The problem – Every line holding the word "הוגן" should be copied from the material.

Exercise materials –

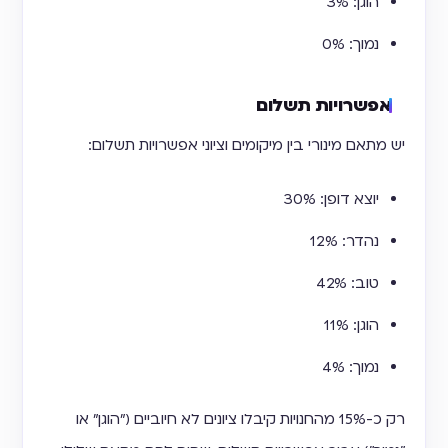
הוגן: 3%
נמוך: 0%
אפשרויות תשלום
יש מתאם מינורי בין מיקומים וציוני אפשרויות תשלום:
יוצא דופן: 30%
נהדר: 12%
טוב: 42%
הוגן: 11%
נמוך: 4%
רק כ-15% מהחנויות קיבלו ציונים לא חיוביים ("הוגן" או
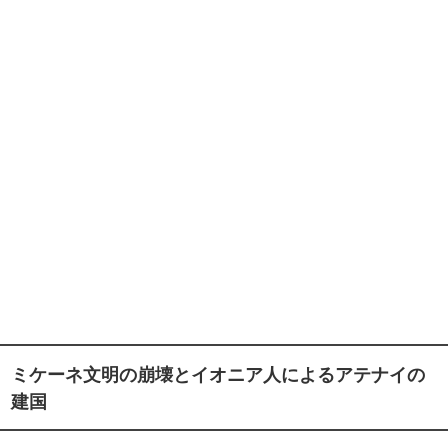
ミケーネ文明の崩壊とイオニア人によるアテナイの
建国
* * *
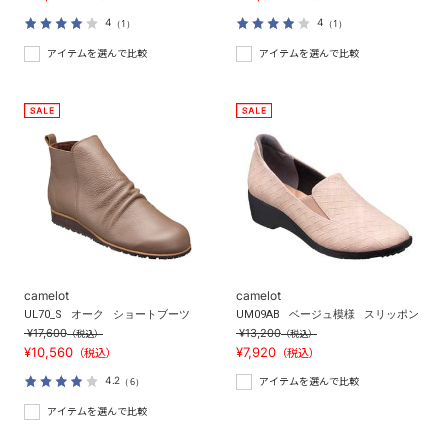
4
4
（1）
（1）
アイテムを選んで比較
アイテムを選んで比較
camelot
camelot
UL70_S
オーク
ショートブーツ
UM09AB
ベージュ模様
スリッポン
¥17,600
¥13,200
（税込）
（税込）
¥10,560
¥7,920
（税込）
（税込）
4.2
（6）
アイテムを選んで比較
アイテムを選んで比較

Completed exercise –
הוגן: 3%
הוגן: 11%
רק כ-15% מהחנויות קיבלו ציונים לא חיוביים ("הוגן" או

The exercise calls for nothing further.